Document section
BEGIN
In the event of a power outage such a set up guarantees that there will be no overheating of the coil or hot water tank because of its large capacity. We have always discouraged the use of any domestic water jacket system coupled to a tank located below the heater and requiring a pump for its safe operation. In New Zealand, it became very clear to Albie that New Zealanders want to heat hot water from whatever wood burning appliance they are using. In the home that Albie stayed in with Chris and Debbie Naylor, there was a blue enameled stove in the kitchen with a refractory lined firebox, and a horizontal baffle above the firebox. At the throat of the baffle was a stainless steel secondary air tube for more complete combustion and at the rear of the firebox secondary chamber was a domestic hot water jacket, which in New Zealand is called a “wetback.”

Sampsa plans to have some solar panels for domestic hot water in his house design but he also wanted to heat some hot water from his masonry heater and he wanted it to not only heat domestic hot water, but to also send heat to a large room on a level below the heater and to a bathroom two partition walls beyond the heater. This is why the heater is being built in the lounge, which you can see in the house plan above. It is very common in Germany to have cast iron and firebrick central heating boilers built inside of ceramic tile Kachelofens. This puts a traditional radiant mass heater in a central living room in the house but also sends heat to a number of remote rooms and also likely can produce domestic hot water. It is unlikely that such central heating Kachelofen burn with the efficiency or cleanliness of a standard non-water jacketed “Grundofen.”

In Finland, Sampsa found a company that made a cast iron heat exchanger that eliminated the presence of hot water entirely from the heater itself. Instead, the system he found replaced the top capping slabs of castable refractory with two “needled” plates of overlapping cast iron that at the end of the flame path near the top of the heater, converted the super heated gases to hot air in a plenum above the plates and sent the hot air out to a remote box to be mounted on a wall in an adjacent room with its own air to water heat exchanger in it. This is just the opposite system from what one sees in the local Prompto quick oil change garage. There, an oil or gas boiler in a utility room heats hot water. The water is piped to radiator units near the ceiling equipped with fans. The fans convert the hydronic heat in the finned radiators to hot air heat. This, in combination with overhead gas radiant panels, keeps the garage warm without requiring any “in-the-way” floor border radiation units.
END
Parts of the exercise
• a. Retype the whole text on heating water with wood-burning stoves and masonry heaters.
• b. In the listing, take the stretch from the line containing "# Point-SAM: Promptable" through the line containing "Memorization in language" and substitute "classification" for "taxonomy", leaving everything else unchanged. Give only those lines.

Dataset
BEGIN
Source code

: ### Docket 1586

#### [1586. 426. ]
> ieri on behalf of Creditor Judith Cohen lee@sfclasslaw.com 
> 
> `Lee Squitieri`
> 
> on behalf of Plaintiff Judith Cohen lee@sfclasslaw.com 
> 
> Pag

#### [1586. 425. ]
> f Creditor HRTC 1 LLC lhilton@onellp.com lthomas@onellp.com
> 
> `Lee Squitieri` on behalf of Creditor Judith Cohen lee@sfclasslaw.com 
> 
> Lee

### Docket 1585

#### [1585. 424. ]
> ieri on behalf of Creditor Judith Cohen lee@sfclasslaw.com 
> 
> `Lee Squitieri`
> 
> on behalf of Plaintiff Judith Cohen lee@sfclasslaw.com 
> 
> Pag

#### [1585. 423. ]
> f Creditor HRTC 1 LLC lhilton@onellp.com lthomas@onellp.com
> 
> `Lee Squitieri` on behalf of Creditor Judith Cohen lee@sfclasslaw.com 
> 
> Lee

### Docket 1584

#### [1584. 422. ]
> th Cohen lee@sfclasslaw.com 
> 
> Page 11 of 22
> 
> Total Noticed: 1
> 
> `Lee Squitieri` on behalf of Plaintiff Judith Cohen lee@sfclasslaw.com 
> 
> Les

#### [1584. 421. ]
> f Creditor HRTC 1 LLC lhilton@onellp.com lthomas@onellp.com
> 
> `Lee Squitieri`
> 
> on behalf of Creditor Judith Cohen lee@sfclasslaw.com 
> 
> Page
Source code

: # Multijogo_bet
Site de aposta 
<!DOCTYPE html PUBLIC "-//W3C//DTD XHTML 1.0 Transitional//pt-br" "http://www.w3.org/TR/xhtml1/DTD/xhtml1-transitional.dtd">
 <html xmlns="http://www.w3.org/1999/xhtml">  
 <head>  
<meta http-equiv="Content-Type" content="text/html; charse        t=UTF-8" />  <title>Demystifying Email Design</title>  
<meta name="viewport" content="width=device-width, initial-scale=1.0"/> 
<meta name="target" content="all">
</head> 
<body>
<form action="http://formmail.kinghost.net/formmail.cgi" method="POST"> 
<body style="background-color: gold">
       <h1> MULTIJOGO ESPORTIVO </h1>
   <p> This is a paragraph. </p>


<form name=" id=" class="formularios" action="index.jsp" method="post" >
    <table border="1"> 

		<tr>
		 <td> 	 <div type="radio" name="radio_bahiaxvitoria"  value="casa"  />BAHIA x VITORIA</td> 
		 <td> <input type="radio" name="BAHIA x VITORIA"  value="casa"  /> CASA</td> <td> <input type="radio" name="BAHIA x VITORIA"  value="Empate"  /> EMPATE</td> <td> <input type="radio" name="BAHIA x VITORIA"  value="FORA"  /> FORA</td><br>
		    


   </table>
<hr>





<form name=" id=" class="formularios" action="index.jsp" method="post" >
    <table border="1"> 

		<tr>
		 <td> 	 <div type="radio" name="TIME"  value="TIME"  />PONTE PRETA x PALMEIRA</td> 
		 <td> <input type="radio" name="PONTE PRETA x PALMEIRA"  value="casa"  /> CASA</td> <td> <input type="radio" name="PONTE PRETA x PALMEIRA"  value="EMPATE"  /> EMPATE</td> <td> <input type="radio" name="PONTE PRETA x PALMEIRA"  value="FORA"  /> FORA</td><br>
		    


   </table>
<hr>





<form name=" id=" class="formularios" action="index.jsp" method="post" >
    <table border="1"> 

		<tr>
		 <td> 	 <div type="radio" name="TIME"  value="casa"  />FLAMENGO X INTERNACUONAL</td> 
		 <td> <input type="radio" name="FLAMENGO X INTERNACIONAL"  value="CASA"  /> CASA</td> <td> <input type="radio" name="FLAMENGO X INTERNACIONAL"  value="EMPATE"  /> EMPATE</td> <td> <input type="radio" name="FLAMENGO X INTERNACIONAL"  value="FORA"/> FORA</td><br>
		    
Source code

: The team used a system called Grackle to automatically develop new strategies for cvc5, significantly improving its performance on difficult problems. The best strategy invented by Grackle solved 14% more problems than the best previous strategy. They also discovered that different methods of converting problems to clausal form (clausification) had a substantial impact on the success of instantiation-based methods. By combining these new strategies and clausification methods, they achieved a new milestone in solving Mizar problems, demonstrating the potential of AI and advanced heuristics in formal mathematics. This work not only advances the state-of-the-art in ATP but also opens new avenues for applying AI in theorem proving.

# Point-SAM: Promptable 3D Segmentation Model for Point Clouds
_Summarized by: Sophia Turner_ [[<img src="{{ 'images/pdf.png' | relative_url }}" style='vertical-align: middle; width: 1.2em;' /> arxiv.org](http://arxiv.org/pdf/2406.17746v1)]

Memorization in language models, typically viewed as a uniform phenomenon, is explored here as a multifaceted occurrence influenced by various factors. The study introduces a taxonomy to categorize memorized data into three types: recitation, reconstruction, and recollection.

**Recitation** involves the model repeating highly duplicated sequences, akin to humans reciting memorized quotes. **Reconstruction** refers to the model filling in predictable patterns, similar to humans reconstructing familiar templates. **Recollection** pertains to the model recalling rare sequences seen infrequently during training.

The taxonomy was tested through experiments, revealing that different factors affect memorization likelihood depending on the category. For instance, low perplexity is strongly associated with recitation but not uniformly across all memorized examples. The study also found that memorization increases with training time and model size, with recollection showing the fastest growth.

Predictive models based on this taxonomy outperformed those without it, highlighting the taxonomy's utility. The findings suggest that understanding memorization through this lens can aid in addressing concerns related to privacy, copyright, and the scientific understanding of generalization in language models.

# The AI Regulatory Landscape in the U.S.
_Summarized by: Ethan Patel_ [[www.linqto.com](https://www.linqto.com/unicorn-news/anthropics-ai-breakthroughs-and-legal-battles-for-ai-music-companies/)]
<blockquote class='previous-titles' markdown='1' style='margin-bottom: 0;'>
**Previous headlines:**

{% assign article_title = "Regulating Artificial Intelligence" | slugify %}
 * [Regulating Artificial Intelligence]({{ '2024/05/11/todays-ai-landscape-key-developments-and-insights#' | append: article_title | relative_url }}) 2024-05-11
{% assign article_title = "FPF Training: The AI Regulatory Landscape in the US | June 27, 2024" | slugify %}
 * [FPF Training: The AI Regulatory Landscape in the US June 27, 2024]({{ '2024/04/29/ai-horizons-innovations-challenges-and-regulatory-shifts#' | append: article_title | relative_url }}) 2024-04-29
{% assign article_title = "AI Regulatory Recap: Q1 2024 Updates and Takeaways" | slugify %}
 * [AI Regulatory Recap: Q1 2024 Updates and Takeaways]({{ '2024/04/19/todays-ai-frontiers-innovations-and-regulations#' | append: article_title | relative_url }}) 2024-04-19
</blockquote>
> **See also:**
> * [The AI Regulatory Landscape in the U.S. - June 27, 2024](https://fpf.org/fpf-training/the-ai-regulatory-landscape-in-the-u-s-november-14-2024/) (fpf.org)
END
Answers per task
• a.
In the event of a power outage such a set up guarantees that there will be no overheating of the coil or hot water tank because of its large capacity. We have always discouraged the use of any domestic water jacket system coupled to a tank located below the heater and requiring a pump for its safe operation. In New Zealand, it became very clear to Albie that New Zealanders want to heat hot water from whatever wood burning appliance they are using. In the home that Albie stayed in with Chris and Debbie Naylor, there was a blue enameled stove in the kitchen with a refractory lined firebox, and a horizontal baffle above the firebox. At the throat of the baffle was a stainless steel secondary air tube for more complete combustion and at the rear of the firebox secondary chamber was a domestic hot water jacket, which in New Zealand is called a “wetback.”

Sampsa plans to have some solar panels for domestic hot water in his house design but he also wanted to heat some hot water from his masonry heater and he wanted it to not only heat domestic hot water, but to also send heat to a large room on a level below the heater and to a bathroom two partition walls beyond the heater. This is why the heater is being built in the lounge, which you can see in the house plan above. It is very common in Germany to have cast iron and firebrick central heating boilers built inside of ceramic tile Kachelofens. This puts a traditional radiant mass heater in a central living room in the house but also sends heat to a number of remote rooms and also likely can produce domestic hot water. It is unlikely that such central heating Kachelofen burn with the efficiency or cleanliness of a standard non-water jacketed “Grundofen.”

In Finland, Sampsa found a company that made a cast iron heat exchanger that eliminated the presence of hot water entirely from the heater itself. Instead, the system he found replaced the top capping slabs of castable refractory with two “needled” plates of overlapping cast iron that at the end of the flame path near the top of the heater, converted the super heated gases to hot air in a plenum above the plates and sent the hot air out to a remote box to be mounted on a wall in an adjacent room with its own air to water heat exchanger in it. This is just the opposite system from what one sees in the local Prompto quick oil change garage. There, an oil or gas boiler in a utility room heats hot water. The water is piped to radiator units near the ceiling equipped with fans. The fans convert the hydronic heat in the finned radiators to hot air heat. This, in combination with overhead gas radiant panels, keeps the garage warm without requiring any “in-the-way” floor border radiation units.

• b.
# Point-SAM: Promptable 3D Segmentation Model for Point Clouds
_Summarized by: Sophia Turner_ [[<img src="{{ 'images/pdf.png' | relative_url }}" style='vertical-align: middle; width: 1.2em;' /> arxiv.org](http://arxiv.org/pdf/2406.17746v1)]

Memorization in language models, typically viewed as a uniform phenomenon, is explored here as a multifaceted occurrence influenced by various factors. The study introduces a classification to categorize memorized data into three types: recitation, reconstruction, and recollection.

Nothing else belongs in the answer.